▶ _Your assignment_
Pick out each line in the items below that contains the word "value", and copy those lines.

▶ _Records provided_
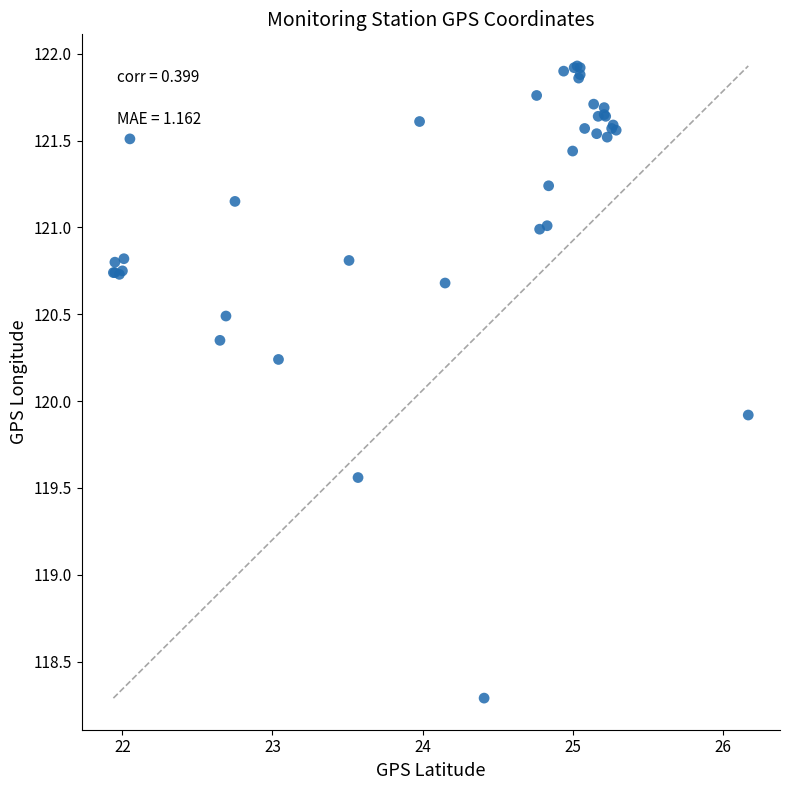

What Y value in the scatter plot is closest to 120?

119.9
==
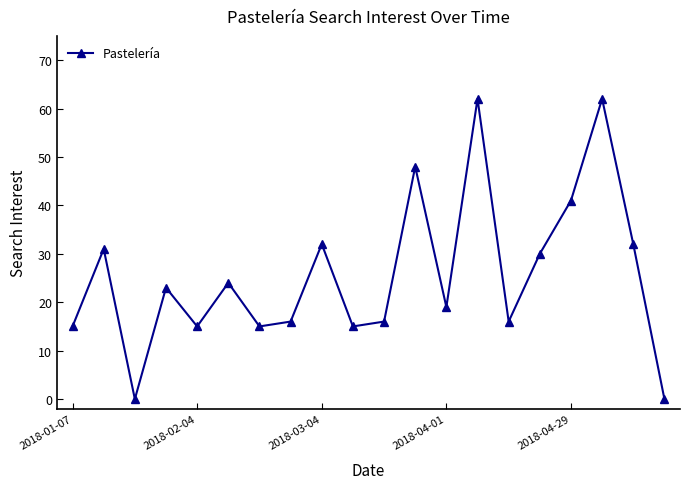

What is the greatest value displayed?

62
--
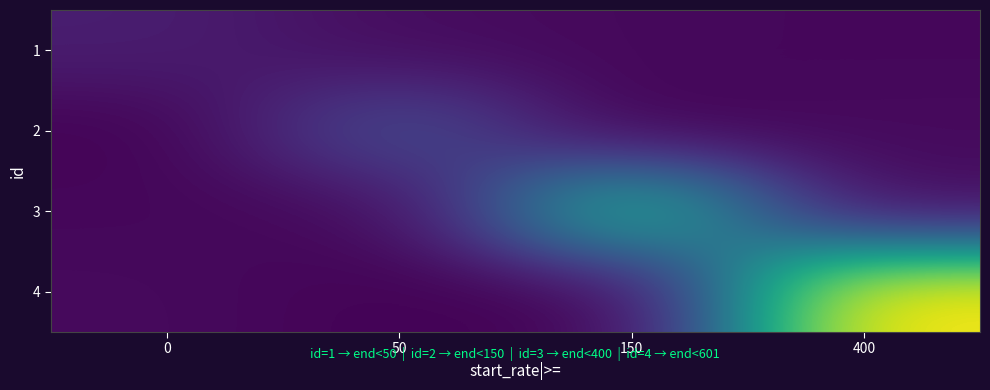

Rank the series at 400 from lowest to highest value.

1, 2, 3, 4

▶ _Task solution_
What Y value in the scatter plot is closest to 120?
What is the greatest value displayed?
Rank the series at 400 from lowest to highest value.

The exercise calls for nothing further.